HackTheBox - Grandpa Writeup
Box author | ch4p
Nmap
Like always, I’m going to scan the IP Address by using Nmap.
|
|
That’s interesting! only 1
port is open. Port 80
Http: Microsoft IIS 6.0
It looks like I’m dealing with a Windows machine that’s running Microsoft IIS
version 6.0
on port 80. To be honest, it sounds kind of an old version. So, I did some googling and found out, It is an old version of Microsoft IIS.
Well, here (image above) is tied to one particular Windows Server version. Without wasting any time, I start googling some exploits that might be useful to me.

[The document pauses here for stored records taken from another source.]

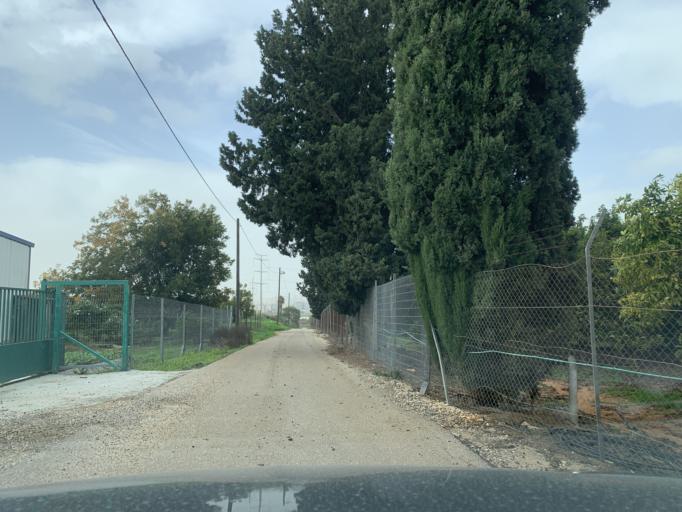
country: IL
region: Central District
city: Jaljulya
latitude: 32.1628
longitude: 34.9449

Foothold: iis6 reverse shell
It took me no time at all to find this Github repos with reverse shell
for this particular version of Microsoft IIS. Then, I downloaded the exploit. It looks like a python2 script. So, I’d change the file name with the .py
extension at the end. Also, to be able to execute it. I must provide victim/attacker IP
& victim/attacker PORT
.
Windows: SeImpersonatePrivilege
I’m in as nt authority\network service
user. However, I want to be nt authority\system
:(. The first thing, I love to do is to check the privilege this (current) user have. This can be accomplished by running this command whoami /priv
.
I’m not expecting that at all. It says SeImpersonatePrivilege
is enabled. This can lead to token kidnapping/impersonate attacks and elevate my privilege into nt authority\system
. Like always, I start googling these specific attacks on Microsoft Windows Server 2003
and I manage to find this exploit through this article on Medium.
SMBserver.py
To elevate my privilege, it must require nc.exe
and churrasco.exe
(exploit) on the victim machine. Well, I’ll try running the Powershell on the victim but nothing happens. Lucky for me, I found this article on “how to transfer files with smbserver.py”. So, I started the SMB server with impacket's smbserver.py
and transferred those files into the victim machine.
Windows: Privilege Escalation
I’ve already transferred the file that is needed. So, I’m going to execute the exploit with nc.exe
to establish the connection and also set up the listeners to catch the shell.